My neighbor wanted to argue over the hedge, over which inches of it were his and which were mine, but I gave it to him. I don’t need that hedge. I don’t need to win the argument either. Someone wisely said, “You don’t have to attend every argument to which you are invited.” I don’t need my neighbor’s approval. I have everything I need, everything I want, everything that will fill me up. I have God’s love, Christ’s example, and the power of the Holy Spirit in me. And I pray that freedom, that joy, that security for all those who would try to drag me downwith wrangling. I’m not going there. I like peace too much. We’re not going there, are we, friends. It’s not worth it. Speak the truth.
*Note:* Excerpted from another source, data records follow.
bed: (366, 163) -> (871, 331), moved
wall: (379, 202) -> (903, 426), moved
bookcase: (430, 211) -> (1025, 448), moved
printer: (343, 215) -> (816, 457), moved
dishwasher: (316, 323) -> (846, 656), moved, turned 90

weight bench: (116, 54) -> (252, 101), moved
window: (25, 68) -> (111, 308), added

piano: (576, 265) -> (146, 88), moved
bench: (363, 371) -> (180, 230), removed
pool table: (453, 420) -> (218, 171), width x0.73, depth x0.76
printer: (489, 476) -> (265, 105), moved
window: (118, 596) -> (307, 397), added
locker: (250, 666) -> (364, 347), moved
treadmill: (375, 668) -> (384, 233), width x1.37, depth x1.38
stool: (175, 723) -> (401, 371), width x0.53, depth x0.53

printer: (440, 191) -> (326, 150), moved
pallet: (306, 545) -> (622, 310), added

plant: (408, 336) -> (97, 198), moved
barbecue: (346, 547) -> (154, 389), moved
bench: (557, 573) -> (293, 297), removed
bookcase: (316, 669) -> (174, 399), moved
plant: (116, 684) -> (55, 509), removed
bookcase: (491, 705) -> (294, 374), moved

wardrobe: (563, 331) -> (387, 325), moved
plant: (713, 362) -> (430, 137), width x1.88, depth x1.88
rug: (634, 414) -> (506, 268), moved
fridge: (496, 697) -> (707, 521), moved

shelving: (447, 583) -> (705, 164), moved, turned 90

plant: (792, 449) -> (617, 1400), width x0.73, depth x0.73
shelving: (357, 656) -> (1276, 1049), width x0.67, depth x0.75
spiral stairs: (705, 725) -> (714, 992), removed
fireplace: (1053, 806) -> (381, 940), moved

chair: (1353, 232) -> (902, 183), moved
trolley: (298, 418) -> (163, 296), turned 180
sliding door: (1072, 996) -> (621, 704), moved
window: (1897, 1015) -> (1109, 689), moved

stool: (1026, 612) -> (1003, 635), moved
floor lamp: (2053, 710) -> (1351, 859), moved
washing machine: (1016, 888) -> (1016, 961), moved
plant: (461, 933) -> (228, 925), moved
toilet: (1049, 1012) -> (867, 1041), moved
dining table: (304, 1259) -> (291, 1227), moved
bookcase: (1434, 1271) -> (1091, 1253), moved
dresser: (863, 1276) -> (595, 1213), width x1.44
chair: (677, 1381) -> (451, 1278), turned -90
Speak the truth in love. In love build up one another. In love, take whatever people want to throw at you and know that those arrows cannot pierce God’s child, those wild words cannot wound a soul that is filled up with love, those out of control emotions cannot mess with the fragrant and beautiful love of Jesus Christ, a love that will never, ever, ever end.

Speak the truth in love. Pray for your enemies. Outdo one another in showing honor. Be gentle, tender-hearted and kind. Bless those who persecute you. Be imitators of God, and the peace that God is trying to build in this world will grow.